It was observed that the patient was found to have round worm infestation and it is possible that this was the cause of her lung infection. The Medical Consultant stated that post operatively 5% to 10% of patients do develop some complications even in the best hospitals in the world and out of these nearly half of them are due to infections and that infections can occur even without the fault or negligence on the part of the doctor. He has further stated in his affidavit that he gave the Petitioner concession on fees on the request of the Respondent and that the Respondent had accompanied the Petitioner to the hospital and monitored all her vital functions through oxygen mask, pulse-oximeter en-route. Even during her stay in the hospital the Respondent had been verifying the condition and well being of the Petitioner over phone.

Held: It is clear from the evidence produced before the District Forum that there was no deficiency in the surgery conducted in the Respondent's Nursing Home. It was done by qualified doctors and this has been confirmed by the Medical Consultant Dr. Madhusudhana Rao of the Nagarjuna Multi-specialty Hospital, where the patient was referred when her condition deteriorated. The Medical Consultant in his affidavit has opined that neither the vaginal or lung infection was the result of hysterectomy; and the latter infection was perhaps caused because the Petitioner had round worm infestation. He has further stated in his affidavit that as per the case history of the Petitioner seen by him, all precautions were taken before the Surgery by the Respondent including necessary anesthesia, blood and urine check-up. The Petitioner did not require any re-surgery and she was cured in a matter of few days by conservative treatment i.e. through medicines. The Medical Consultant has also opined that post operative even in the best hospitals, a patient can get infection. In fact 5-10% patients can develop complications and this does not necessarily imply any fault or negligence on the part of the doctor.

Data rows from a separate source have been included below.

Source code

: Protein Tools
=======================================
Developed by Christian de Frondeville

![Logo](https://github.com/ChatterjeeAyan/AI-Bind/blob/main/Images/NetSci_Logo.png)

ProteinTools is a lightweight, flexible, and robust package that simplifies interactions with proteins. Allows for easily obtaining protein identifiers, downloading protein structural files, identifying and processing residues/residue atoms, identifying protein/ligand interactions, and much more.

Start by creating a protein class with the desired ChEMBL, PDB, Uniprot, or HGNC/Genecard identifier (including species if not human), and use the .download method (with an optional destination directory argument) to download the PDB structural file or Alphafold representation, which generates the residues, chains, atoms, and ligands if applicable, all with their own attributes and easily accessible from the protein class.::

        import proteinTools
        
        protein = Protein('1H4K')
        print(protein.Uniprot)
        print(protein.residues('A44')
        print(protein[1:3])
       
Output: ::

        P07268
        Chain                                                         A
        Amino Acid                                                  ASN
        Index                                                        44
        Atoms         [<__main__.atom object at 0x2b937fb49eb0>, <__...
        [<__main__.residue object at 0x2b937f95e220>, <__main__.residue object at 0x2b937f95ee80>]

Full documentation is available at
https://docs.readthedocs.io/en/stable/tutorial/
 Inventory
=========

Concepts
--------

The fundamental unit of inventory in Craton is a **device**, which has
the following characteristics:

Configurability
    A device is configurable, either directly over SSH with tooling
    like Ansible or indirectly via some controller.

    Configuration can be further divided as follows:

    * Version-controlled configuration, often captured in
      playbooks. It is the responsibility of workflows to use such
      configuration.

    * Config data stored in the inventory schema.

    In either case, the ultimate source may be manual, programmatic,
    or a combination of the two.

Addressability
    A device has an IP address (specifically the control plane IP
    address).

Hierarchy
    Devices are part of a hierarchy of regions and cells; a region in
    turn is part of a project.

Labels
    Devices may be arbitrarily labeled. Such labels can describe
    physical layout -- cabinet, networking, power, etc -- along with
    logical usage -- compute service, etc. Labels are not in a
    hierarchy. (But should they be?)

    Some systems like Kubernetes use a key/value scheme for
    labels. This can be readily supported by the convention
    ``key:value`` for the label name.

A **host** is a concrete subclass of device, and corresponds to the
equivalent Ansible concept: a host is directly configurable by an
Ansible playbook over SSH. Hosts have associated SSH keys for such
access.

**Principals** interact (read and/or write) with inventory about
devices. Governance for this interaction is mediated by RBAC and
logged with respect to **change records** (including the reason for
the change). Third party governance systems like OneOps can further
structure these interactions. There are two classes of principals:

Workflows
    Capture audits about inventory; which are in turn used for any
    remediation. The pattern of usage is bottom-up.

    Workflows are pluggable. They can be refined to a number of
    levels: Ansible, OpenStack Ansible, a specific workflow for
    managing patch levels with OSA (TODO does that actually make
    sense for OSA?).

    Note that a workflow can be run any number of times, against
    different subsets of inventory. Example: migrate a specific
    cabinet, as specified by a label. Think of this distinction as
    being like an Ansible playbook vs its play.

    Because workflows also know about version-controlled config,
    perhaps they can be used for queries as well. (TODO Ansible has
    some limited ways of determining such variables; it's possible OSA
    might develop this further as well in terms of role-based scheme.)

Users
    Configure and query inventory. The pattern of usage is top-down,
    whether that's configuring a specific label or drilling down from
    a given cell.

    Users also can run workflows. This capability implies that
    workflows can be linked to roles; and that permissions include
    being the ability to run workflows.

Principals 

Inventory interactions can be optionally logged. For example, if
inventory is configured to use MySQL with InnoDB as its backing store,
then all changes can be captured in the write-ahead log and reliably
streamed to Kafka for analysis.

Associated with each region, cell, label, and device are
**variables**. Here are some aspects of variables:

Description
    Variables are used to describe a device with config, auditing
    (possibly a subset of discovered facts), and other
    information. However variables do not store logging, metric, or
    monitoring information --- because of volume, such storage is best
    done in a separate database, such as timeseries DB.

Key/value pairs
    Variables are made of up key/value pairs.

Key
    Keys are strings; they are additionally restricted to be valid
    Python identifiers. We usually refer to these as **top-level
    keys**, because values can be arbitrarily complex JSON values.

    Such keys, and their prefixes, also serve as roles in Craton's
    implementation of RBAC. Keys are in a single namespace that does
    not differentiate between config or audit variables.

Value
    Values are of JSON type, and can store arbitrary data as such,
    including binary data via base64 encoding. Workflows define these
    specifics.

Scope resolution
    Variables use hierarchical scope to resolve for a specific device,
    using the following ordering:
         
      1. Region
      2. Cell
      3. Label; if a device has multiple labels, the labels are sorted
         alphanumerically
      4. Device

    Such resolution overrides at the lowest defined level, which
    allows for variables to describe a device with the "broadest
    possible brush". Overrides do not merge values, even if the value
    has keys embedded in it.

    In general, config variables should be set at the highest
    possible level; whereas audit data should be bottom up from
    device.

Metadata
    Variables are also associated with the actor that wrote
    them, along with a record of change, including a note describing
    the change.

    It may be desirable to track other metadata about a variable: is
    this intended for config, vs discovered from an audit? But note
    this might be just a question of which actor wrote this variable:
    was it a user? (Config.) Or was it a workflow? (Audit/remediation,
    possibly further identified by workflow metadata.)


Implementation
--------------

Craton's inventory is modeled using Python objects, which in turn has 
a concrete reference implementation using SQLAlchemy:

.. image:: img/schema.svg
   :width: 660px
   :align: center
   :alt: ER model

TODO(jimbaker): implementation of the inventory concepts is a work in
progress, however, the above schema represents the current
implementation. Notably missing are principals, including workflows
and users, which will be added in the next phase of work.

In the instant case, there is thus independent evidence by a medical expert to corroborate the Respondent's contention that there was no lack of skill, sincerity or diligence on his part in dealing with the Petitioner. A doctor can be held guilty of medical negligence only if he fails to attend to a patient promptly and professionally and if the patient is treated by doctors who do not have the required skill, knowledge and expertise. This was clearly not so in the instant case and the Petitioner had also not produced any credible evidence to prove the allegations of medical negligence on the part of the Respondent.

The majority order of the District Forum is set aside and the order of the State Commission is upheld with no order as to cost.